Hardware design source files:
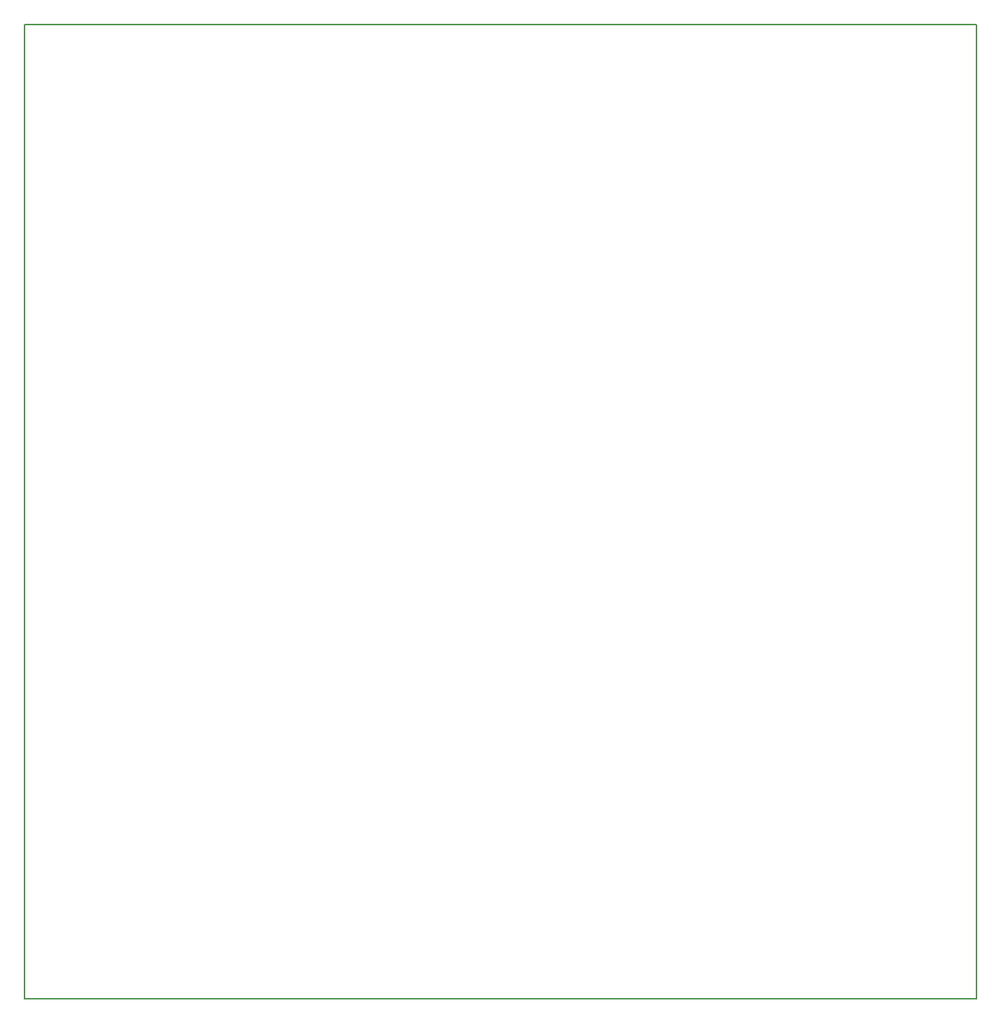
<source format=gbr>
G04 #@! TF.FileFunction,Profile,NP*
%FSLAX46Y46*%
G04 Gerber Fmt 4.6, Leading zero omitted, Abs format (unit mm)*
G04 Created by KiCad (PCBNEW 4.0.7) date 01/04/18 11:03:44*
%MOMM*%
%LPD*%
G01*
G04 APERTURE LIST*
%ADD10C,0.100000*%
%ADD11C,0.150000*%
G04 APERTURE END LIST*
D10*
D11*
X111760000Y114300000D02*
X0Y114300000D01*
X111760000Y0D02*
X111760000Y114300000D01*
X0Y0D02*
X111760000Y0D01*
X0Y114300000D02*
X0Y0D01*
M02*

</source>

*Aim of the task:*
Where a record above holds a picture, drop the picture and print the rest exactly.

*Response for this exercise:*
<source format=gbr>
G04 #@! TF.FileFunction,Profile,NP*
%FSLAX46Y46*%
G04 Gerber Fmt 4.6, Leading zero omitted, Abs format (unit mm)*
G04 Created by KiCad (PCBNEW 4.0.7) date 01/04/18 11:03:44*
%MOMM*%
%LPD*%
G01*
G04 APERTURE LIST*
%ADD10C,0.100000*%
%ADD11C,0.150000*%
G04 APERTURE END LIST*
D10*
D11*
X111760000Y114300000D02*
X0Y114300000D01*
X111760000Y0D02*
X111760000Y114300000D01*
X0Y0D02*
X111760000Y0D01*
X0Y114300000D02*
X0Y0D01*
M02*

</source>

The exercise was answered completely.